T. E. Hulme (1883 – 1917)
Trenches: St Eloi
by T. E. Hulme
(Abbreviated from the Conversation of Mr TEH)
Over the flat slopes of St Eloi
A wide wall of sand bags.
Night,
In the silence desultory men
Pottering over small fires, cleaning their mess- tins:
To and fro, from the lines,
Men walk as on Piccadilly,
Making paths in the dark,
Through scattered dead horses,
Over a dead Belgian’s belly.
The Germans have rockets. The English have no rockets.
Behind the line, cannon, hidden, lying back miles.
Beyond the line, chaos:
My mind is a corridor. The minds about me are corridors.
Nothing suggests itself. There is nothing to do but keep on.
Every 200,000 years or so the Earth’s polarity switches and the magnetic poles rotate, with the compass needle swinging from north to south, and then in another 200,000 years, back again from south to north. The current magnetic field of the Earth is weakening. Although this change doesn’t happen on a human time scale, there are many scientists who feel that another polarity reversal is “imminent” in the next 10,000 years. The magnetic pole wanders around at the top of the world about 50 miles a day as the Earth spins, in search of a good jumping off point.

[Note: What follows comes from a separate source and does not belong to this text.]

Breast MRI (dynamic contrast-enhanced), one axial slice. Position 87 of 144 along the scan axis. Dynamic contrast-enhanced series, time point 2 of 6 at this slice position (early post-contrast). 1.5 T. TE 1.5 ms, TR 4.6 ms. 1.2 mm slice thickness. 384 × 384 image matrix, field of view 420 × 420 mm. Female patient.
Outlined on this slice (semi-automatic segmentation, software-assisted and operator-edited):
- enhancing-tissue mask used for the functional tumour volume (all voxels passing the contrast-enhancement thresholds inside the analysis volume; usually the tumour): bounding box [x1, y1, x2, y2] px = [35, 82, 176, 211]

In poetry, polarity shifts happen every generation. I can relate to the passion of the Imagists, who rebelled against the stuffy confines of romanticism and decided to rip-up the rules of poetry during the early 1900’s. Why do I relate to this period when rhymes were being left behind for something more abstract? It’s because part of my fascination with sonnets is it feels like I am rebelling against the current pervasiveness of free verse. I feel the pull of poetic polarity reversing and with it the liberty to not necessarily beat the “iambic pentameter bongos,” as Billy Collins would say, but to try and find a new language within the sonnet form. I find writing sonnets an act of rebellion with every rejection notice I receive, in the same way that I can imagine Hulme, T. S. Eliot, Pound and William Carlos Williams found it liberating to break free of it.

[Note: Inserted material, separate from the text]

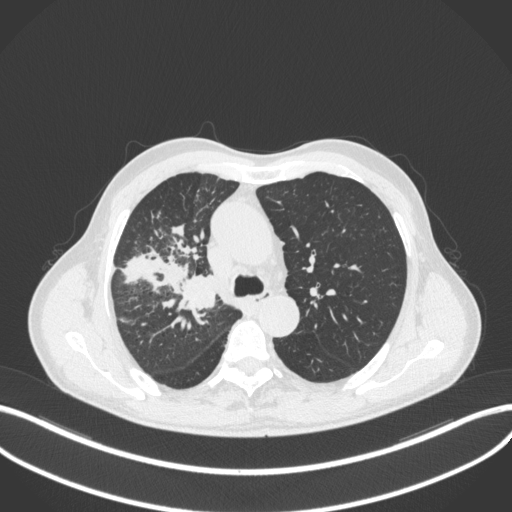
Chest CT, one axial slice. Position 332 of 490 along the scan axis. Reconstruction kernel B31f. Lung window (W 1500 / L -600 HU). 512 × 512 image matrix. Patient: male, 69 years. Case-level facts recorded for this patient, not image findings: clinical TNM (as recorded): T2a N0 M0.
Annotated regions visible in this slice (rectangle marked by the reading radiologist):
- lung tumour (recorded histology: adenocarcinoma): bounding box [x1, y1, x2, y2] px = [176, 275, 224, 315]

I have given a lot of thought about what it is I find attractive about the period of 1900 to 1950 in poetry. I think it’s because I can relate to the language, there are not many old English words in use during this time that make sonnets and poems of a slightly earlier period sometimes difficult to understand. I like the tension of discovery within literature during this period. The expanse of poetry being written at the start of the 20th century is a connection to parallel movements in philosophy, painting, physics and politics, the old romantic classical period of elitist imperialistic politics not yet waned and the new modernist approaches of creative thought and social justice evolving. This tension between old poetic forms and new fresh creative approaches infuses both with a fluidity of language that I find pleasing to my inner ear and a strength of character for the forcefulness required for change that is inspiring. The early 20th century is the final period before technology reshapes the world in every way. And yet, without technology, all of my endeavors into poetry would not have been as likely or even possible, as the world comes to me magically through my little Chromebook and me to it.

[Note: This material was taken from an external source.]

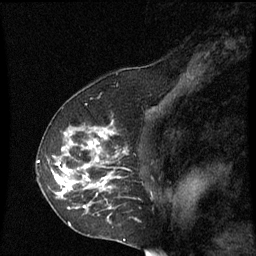
Breast MRI (dynamic contrast-enhanced), one sagittal slice; slice 41 of 60 in the series (ordered by position); dynamic contrast-enhanced series, image 2 of 3 at this slice position (ordered by acquisition); 1.5 T; TE 4.2 ms, TR 8.9 ms; 2 mm slice thickness; 256 × 256 image matrix. Female patient, age 53 years. From the clinical record (not read from this slice): setting: breast cancer imaged before/during neoadjuvant chemotherapy; receptor status: HR-positive, HER2-negative.
Structures marked on this image (semi-automatic segmentation, software-assisted and operator-edited):
- analysis volume of interest (the breast-tissue region the enhancement analysis was run in; not a lesion): bounding box <38,128,127,231> (left, top, right, bottom; pixels)
- tumour enhancement mask (voxels above the 70 % enhancement threshold inside the analysis volume of interest): <54,128,115,209>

One of things I enjoy about sonnets, is almost every poet, even the modernists from 1900 to 1950, published at least one sonnet or a poem that is based on an evolution of the sonnet structure. Its fun to dig around and try and find the toss off, that may not represent the vast majority of a poet’s work, but was included none the less, just to show how high up on the poetic tree they could lift their leg and mark their territory. This is a period, where the magnetic pull of sonnets and classical rhymes still heavily influences creativity, the attraction of Dante and Shakespeare still strong, that even the most ardent modernist is compelled to roll up their sleeves and try their hand, just to prove their greatness against the best.